On Sunday's Up with David Gura show on MSNBC, during a panel discussion lambasting White House officials like Kellyanne Conway for pushing "lies" and "propaganda" in their press appearances, the show made an on-screen misspelling that seems unlikely to have been an innocent typo as the chyron misquoted Conway as saying President Donald Trump "commended" neo-Nazis.
As the segment lasted just over six minutes, the words on screen switched back and forth to slightly different versions several times, with one version misspelling "condemns" as "commends," completely changing the meaning. The misspelled version was displayed in three stretches totaling just over one and a half minutes as no one corrected the misspelling and brought it back on screen a couple of times.
At 9:39 a.m. Eastern, returning from a commercial break, host Gura informed viewers that Conway had just been appearing as a guest on CNN's State of the Union, hosted by Jake Tapper. Gura referred to the recent attack on a synagogue in California as he recounted:
In light of the shooting in California, President Trump's advisor, Kellyanne Conway, was pressed moments ago about the President's views on white supremacists. CNN's Jake Tapper asked her about Trump's comments after the attacks in Charlottesville when he described "fine people on both sides" of that incident.
After recalling a clip of Conway recounting that President Trump "condemned" white supremacist racism early in his term, followed by a clip of her and Tapper debating Democratic presidential candidate Joe Biden's ad attacking Trump over Charlottesville, Gura brought back his panel and posed: "We've seen over the last few days, in light of the President doubling down on this in response to a question from a White House reporter, a re-envisioning -- a rewriting of the narrative surrouding what the President said in Charlottesville."

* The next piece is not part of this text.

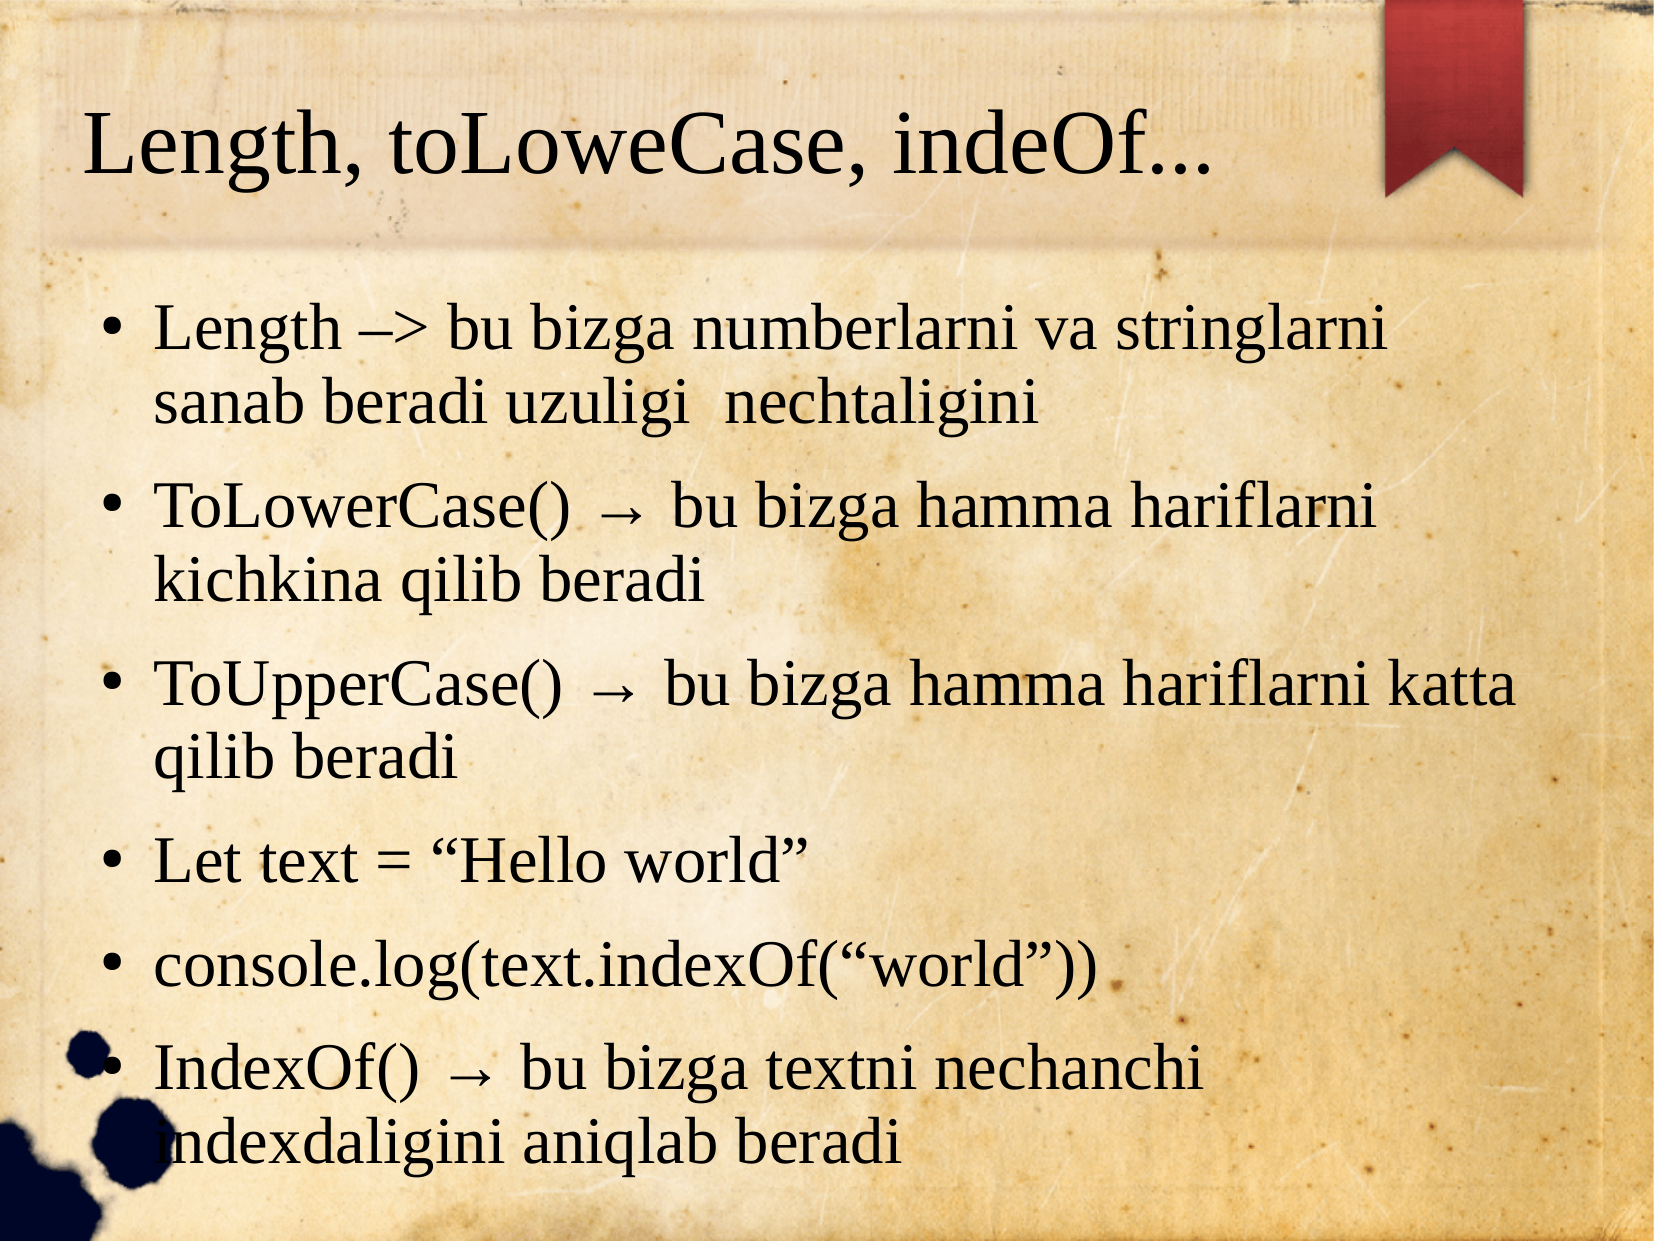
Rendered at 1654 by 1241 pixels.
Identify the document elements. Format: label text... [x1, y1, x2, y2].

title Length, toLoweCase, indeOf... [82, 49, 1347, 237]
picture [0, 0, 1654, 1241]
list Length –> bu bizga numberlarni va stringlarni sanab beradi uzuligi nechtaligini ToLowerCase() → bu bizga hamma hariflarni kichkina qilib beradi ToUpperCase() → bu bizga hamma hariflarni katta qilib beradi Let text = “Hello world” console.log(text.indexOf(“world”)) IndexOf() → bu bizga textni nechanchi indexdaligini aniqlab beradi [82, 290, 1538, 1186]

As Waleed Shahid of Justice Democrats gave his response in which he complained about the press allowing Conway on television to "spread lies like this," and called her a "propagandist," the words displayed on screen switched to "CONWAY: TRUMP COMMENDED NEO-NAZISM FOLLOWING CHARLOTTESVILLE" -- the total opposite of what she actually stated.
After Shahid's commentary, Danielle Moodie-Mills of Sirius XM's Wolf AF began her commentary by complaining: "I'm just so confused about why we keep talking to these people, right? I don't understand why the press goes to the press briefings ... They listen to (Sarah Huckabee) Sanders stand there and lie, right?"
The words on screen reverted back to the previous display, and then, moments later, returned to the misspelling with the word "commended." As she complained that the press does not ask White House officials "the right questions," Moodie-Mills added:
We're not asking like, "Oh, is the -- maybe the President is a white nationalist -- maybe he's a racist." No, the President of the United States is a white nationalist -- he is a racist. Everything that comes out of his mouth is either xenophobic, homophobic, transphobic, or racist, right?
She ended by declaring that Biden "needed to remind the American people how racist the President of the United States is."
After Cristina Beltran of New York University began speaking, the chyron placed her information on screen and then returned to the correct spelling of "condemns."
Gura soon seemed to be channeling his colleagues Al Sharpton and Phillip Menas as he bizarrely suggested that it was not correct to claim that the fight over General Robert E. Lee's statue was the catalyst for the Charlottesville white nationalist rally. Gura:
It's rewriting history as well, and it's disdain and mistreatment of history as well, and you have the President there say, "Oh, this was about a statue -- this was about Robert E. Lee." Now, we have this bubbling conversation among on the alt-right about that's really what was at issue here was an attack on history and on a statue.
As Beltrain argued that such talk was "propaganda," the perhaps intentionally misspelled word "commended" appeared on screen for a third time.
As the segment was winding down, Washington Post columnist Dana Milbank recommended that journalists "stop the interview" with Conway when she starts repeating "falsehoods."